Elastic GPU Service gives you GPU-accelerated instances with high compute density, low-latency networking, and flexible billing—plus DeepGPU, a free toolkit that accelerates training and inference workloads without requiring code changes.
Elastic GPU Service
Global deployment across 17 regions. Deploy GPU-accelerated instances at scale in 17 regions worldwide. Auto provisioning and auto scaling handle sudden demand spikes without manual intervention.
Up to 1,000 TFLOPS of mixed-precision compute. When combined with a high-performance CPU platform, GPU-accelerated instances deliver up to 1,000 trillion floating point operations per second (TFLOPS) of mixed-precision computing performance—enough for large-scale large language model (LLM) training and high-throughput inference.
Two-tier networking for every workload type. Each GPU-accelerated instance connects to a virtual private cloud (VPC) with up to 32 Gbit/s of internal bandwidth and 4.5 million packets per second (Mpps) for general workloads. For distributed training tasks, pair instances with Super Computing Cluster (SCC) to add up to 50 Gbit/s of Remote Direct Memory Access (RDMA) bandwidth between nodes—keeping gradient synchronization off the bottleneck.
Billing that matches your usage pattern. Choose from subscription, pay-as-you-go, preemptible instances, reserved instances, and storage capacity units (SCUs) to fit your cost model. Combine billing methods to cover both steady-state and burst workloads.
DeepGPU
DeepGPU is a free toolkit that accelerates GPU workloads on Elastic GPU Service. It includes Deepytorch, AIACC-ACSpeed (ACSpeed), AIACC-AGSpeed (AGSpeed), FastGPU, and cGPU.
Deepytorch
Deepytorch accelerates training and inference for generative AI and LLM workloads. It includes two packages: Deepytorch Training and Deepytorch Inference.
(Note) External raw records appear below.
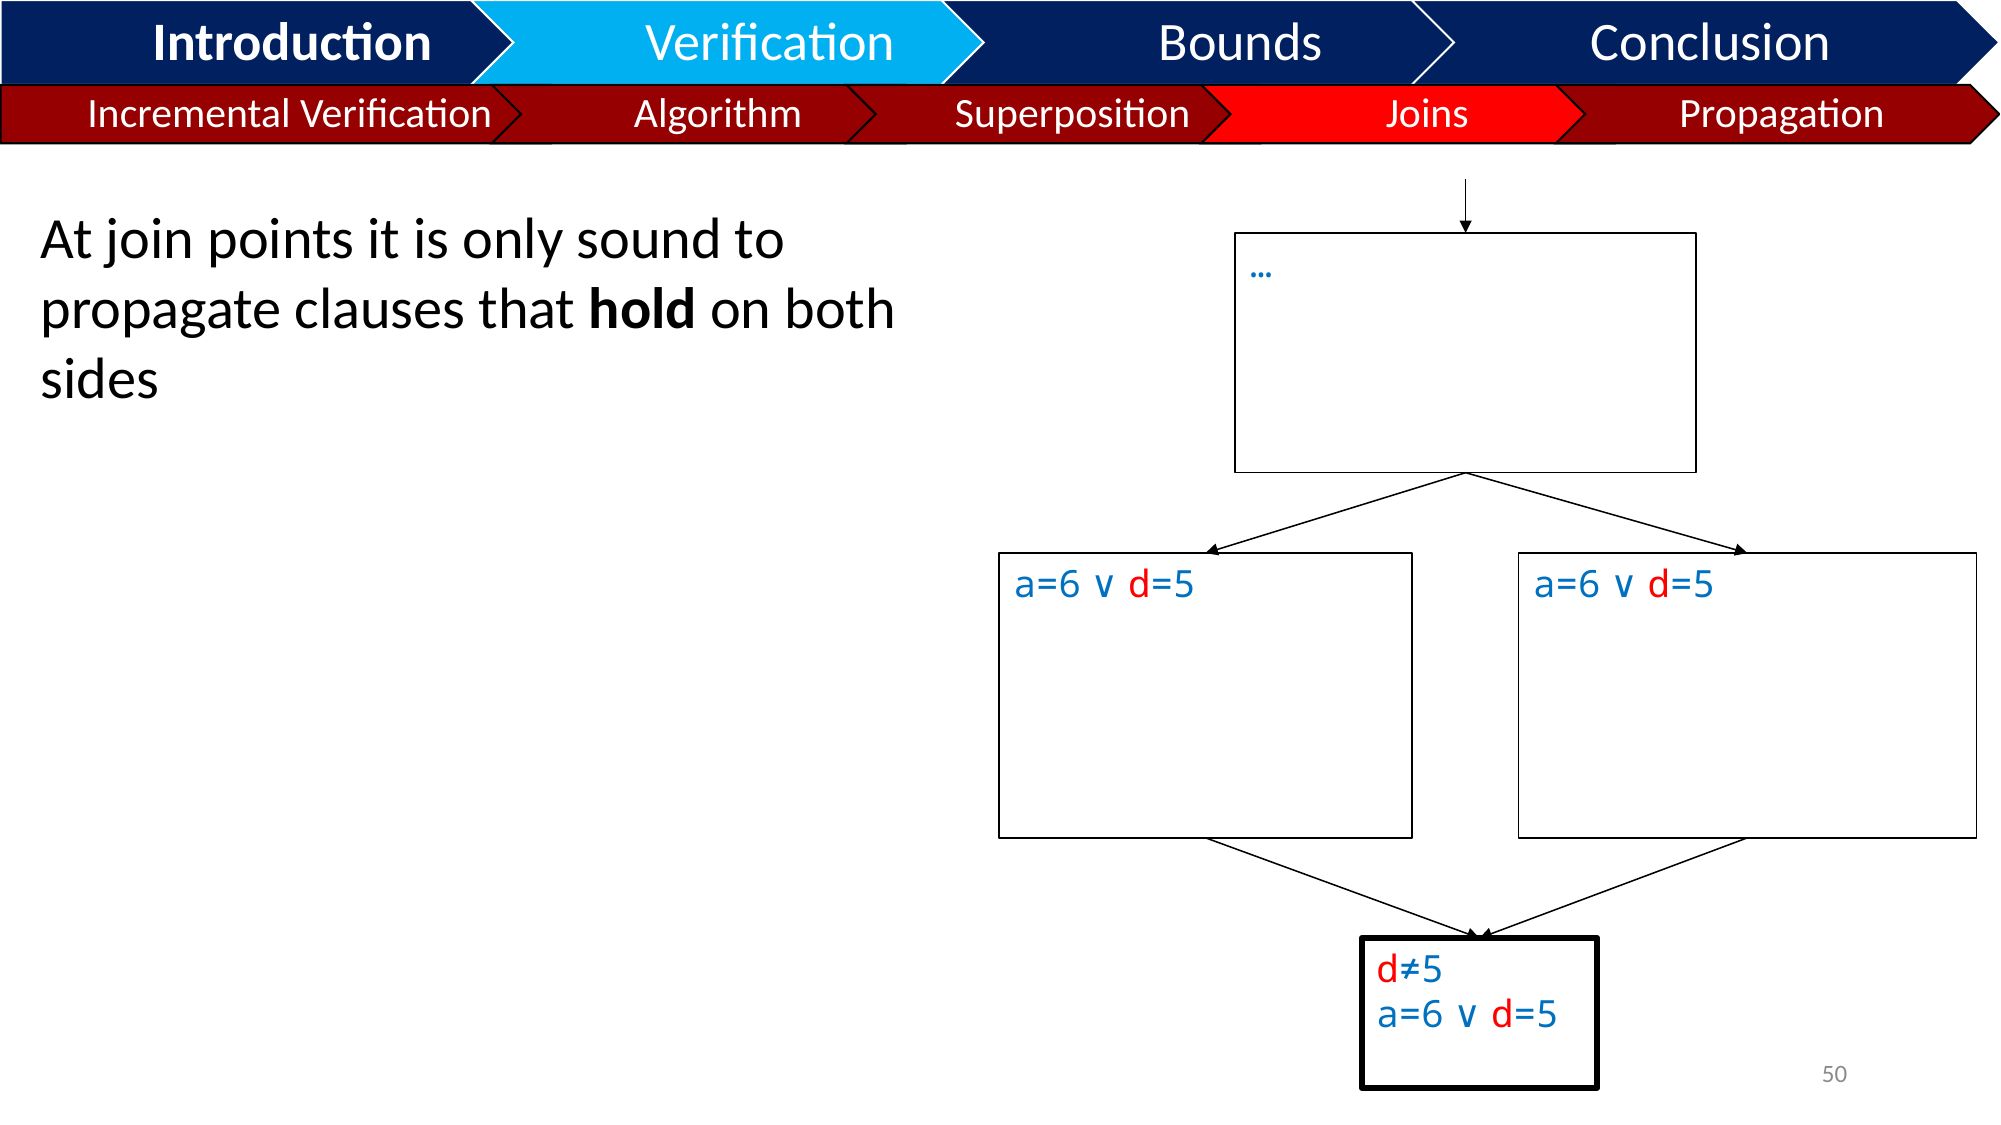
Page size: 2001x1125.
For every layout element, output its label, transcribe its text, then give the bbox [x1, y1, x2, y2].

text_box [1465, 475, 1748, 554]
slide_number 50 [1412, 1042, 1863, 1103]
text_box a=6 ∨ d=5 [998, 553, 1413, 838]
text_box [0, 0, 2000, 84]
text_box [1205, 840, 1480, 939]
text_box At join points it is only sound to propagate clauses that hold on both sides [25, 192, 922, 418]
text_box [1205, 475, 1465, 554]
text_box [1480, 840, 1748, 939]
text_box … [1235, 232, 1697, 473]
text_box d≠5 a=6 ∨ d=5 [1361, 939, 1598, 1088]
text_box a=6 ∨ d=5 [1518, 553, 1977, 838]
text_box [0, 84, 2000, 144]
End-to-end training throughput, no framework rewrites. Deepytorch Training integrates distributed communication and computational graph compilation to improve end-to-end training performance. It is fully compatible with mainstream PyTorch versions and distributed training frameworks including DeepSpeed, PyTorch Fully Sharded Data Parallel (FSDP), and Megatron-LM.
Lower inference latency, no precision or input-size configuration. Deepytorch Inference accelerates compilation to reduce model inference latency. It supports instant compilation and removes the need to manually specify precision or input size, reducing code complexity and maintenance overhead.
DeepNCCL
DeepNCCL is a communication acceleration library for multi-GPU workloads on Alibaba Cloud's SHENLONG architecture.
20%+ higher throughput than cloud-native NCCL. DeepNCCL optimizes single-machine and cross-machine communication, consistently outperforming cloud-native NCCL by more than 20%.
Drop-in acceleration for distributed training and multi-GPU inference. DeepNCCL accelerates communication for distributed training and multi-GPU inference tasks without interrupting running workloads.
DeepGPU-LLM
DeepGPU-LLM is an LLM inference engine built on Elastic GPU Service for high-performance large language model serving.
Tensor parallelism and cross-GPU communication optimization. DeepGPU-LLM distributes inference across multiple GPUs using tensor parallelism and optimized GPU-to-GPU communication to maximize throughput and minimize latency.
Mainstream LLMs supported out of the box. DeepGPU-LLM supports Tongyi Qianwen, Llama, ChatGLM, and Baichuan, covering both proprietary and open-source model families.
FastGPU
FastGPU is a cluster deployment tool that automates infrastructure setup so you can run AI training and inference tasks without manually provisioning compute, storage, or network resources.
Clusters ready in 5 minutes. FastGPU deploys a fully configured cluster in 5 minutes. All resources are provisioned at the infrastructure layer and are directly accessible for debugging.
Resource lifecycle tied to task lifecycle. FastGPU releases GPU-accelerated instances automatically when a training or inference task ends. Preemptible instances are supported to reduce costs.
Full observability. FastGPU provides visualization, log management, and task tracing so every run is auditable.
cGPU
cGPU lets multiple containers share a single physical GPU with strict resource isolation, improving GPU utilization, reducing costs, and improving security.
Share one GPU across containers without exposing business data. Most AI workloads do not need an entire GPU. cGPU allocates GPU resources across containers while isolating each container's data, so you pay only for the GPU memory and computing power each workload actually uses.
Flexible allocation by GPU memory or computing power. Allocate resources based on GPU memory or computing power ratios to match each container's requirements.

Three switchable scheduling policies for peak and off-peak hours. Switch between three computing power allocation policies in real time to match workload intensity—no restarts required.